▶ **YOUR INSTRUCTIONS**
What you return must match the records below exactly, apart from the omitted pictures.

▶ **RECORDS SHOWN**

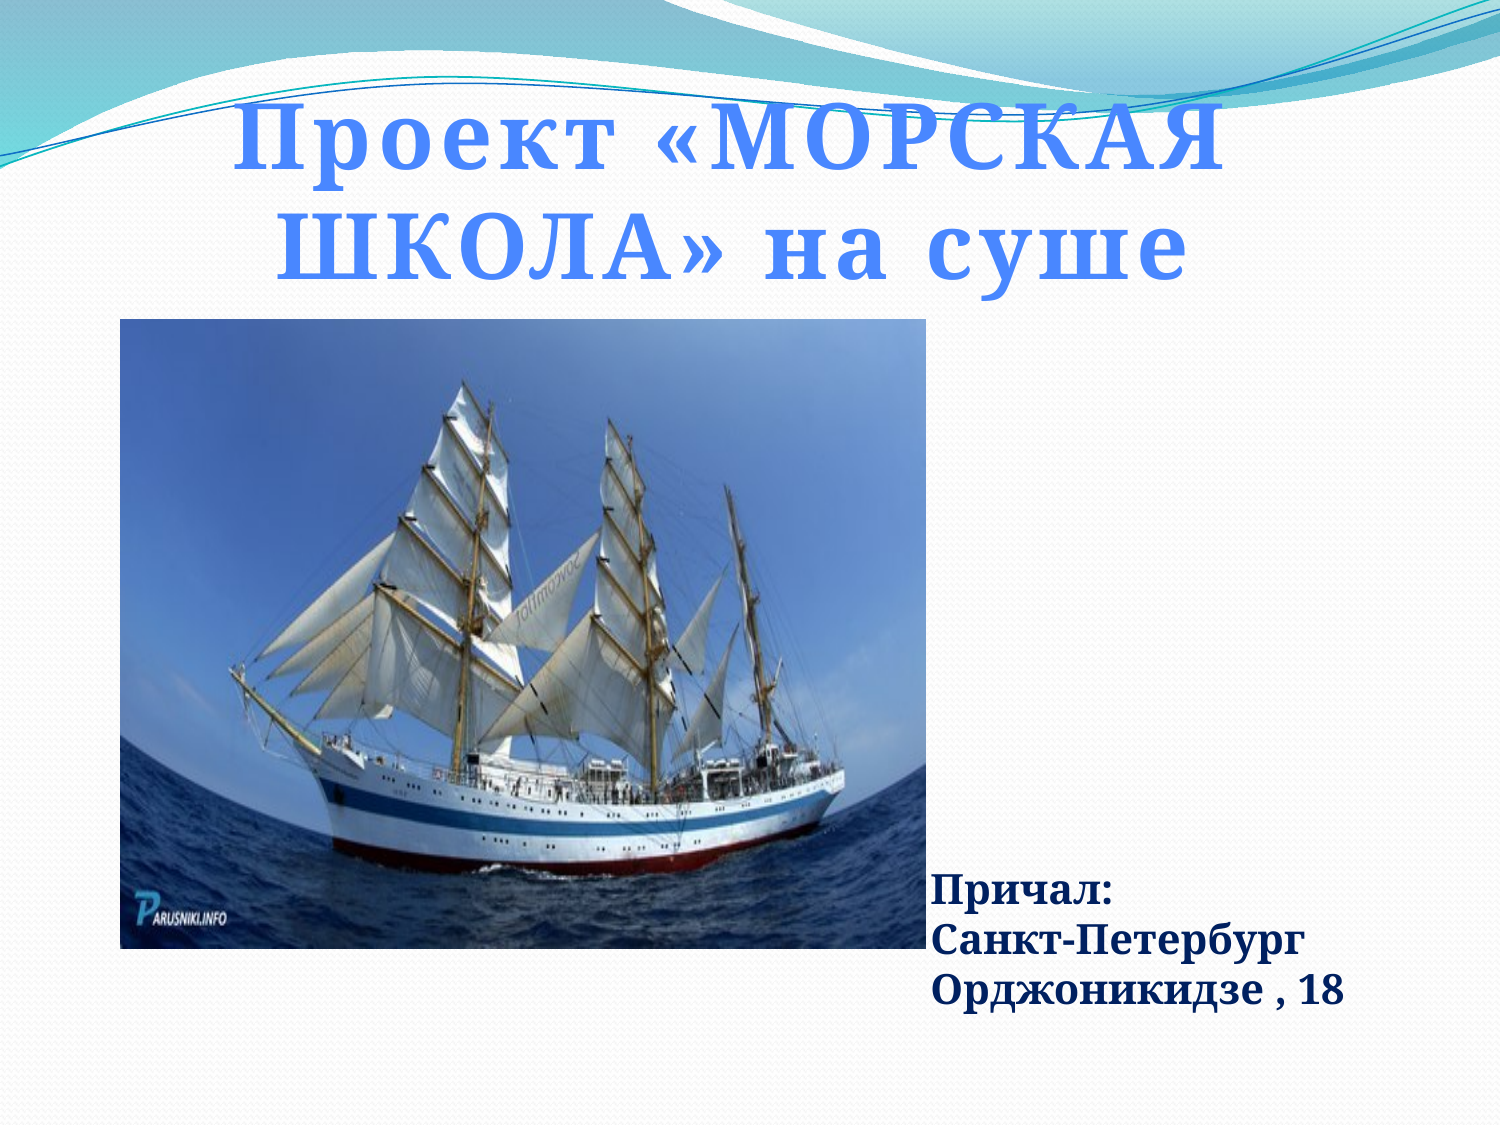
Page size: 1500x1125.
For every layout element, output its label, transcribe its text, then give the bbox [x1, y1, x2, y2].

text_box Проект «МОРСКАЯ ШКОЛА» на суше [81, 70, 1384, 306]
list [120, 318, 926, 949]
text_box Причал: Санкт-Петербург Орджоникидзе , 18 [915, 855, 1500, 1021]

▶ **ANSWER TO THE PROBLEM**
Page size: 1500x1125.
For every layout element, output its label, transcribe its text, then give the bbox [x1, y1, x2, y2].

text_box Проект «МОРСКАЯ ШКОЛА» на суше [81, 70, 1384, 306]
list [120, 318, 926, 949]
text_box Причал: Санкт-Петербург Орджоникидзе , 18 [915, 855, 1500, 1021]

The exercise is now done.